For now, it seems the shockwaves over the death of the Dunne family will continue to resonate for years around the small village of Monageer and the outlying townlands of Enniscorthy. The community will be forever associated with this most shocking and perplexing of deaths.

Dr Tony Bates, a senior clinical psychologist, suggests the community's feelings of loss will also be accompanied by a deeper loss of trust and safety in the world.

"The world they wake up to everyday, with its normal ups and downs, has become dangerously unpredictable," he says. "The absence of an easy explanation that would help make this tragedy bearable adds enormously to their sense of loss of control."
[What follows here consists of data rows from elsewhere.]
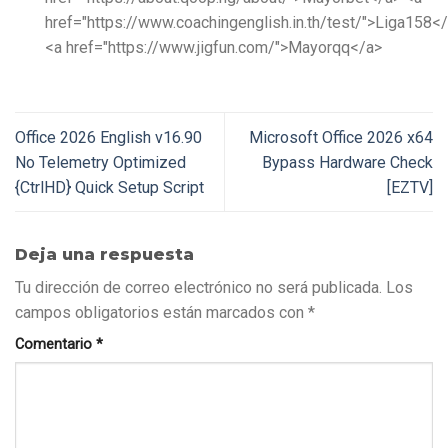
href="https://www.coachingenglish.in.th/test/">Liga158<
<a href="https://www.jigfun.com/">Mayorqq</a>
Office 2026 English v16.90
Microsoft Office 2026 x64
No Telemetry Optimized
Bypass Hardware Check
{CtrlHD} Quick Setup Script
[EZTV]
Deja una respuesta
Tu dirección de correo electrónico no será publicada.
Los
campos obligatorios están marcados con
*
Comentario
*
A memorial service organised by local residents was one way many tried to come to terms with this week's events.

Catherine O'Brien, a neighbour of the Dunnes, spoke of how the deaths have jolted the community.

"Monday morning, the 23rd of April is a day we'll never forget," she said. "So many times we have been asked how we feel. Everyone, from young to old, feels the shock, sadness and disbelief."

As they filed from a memorial service at St Patrick's Church in Monageer during the week, parents gripped their children's hands tightly, while others struggled for ways to tell them of the terrifying events that had taken place in their own village.

"It's difficult enough for adults to comprehend all of this," said one local. "Just how do we ever explain it to our kids?"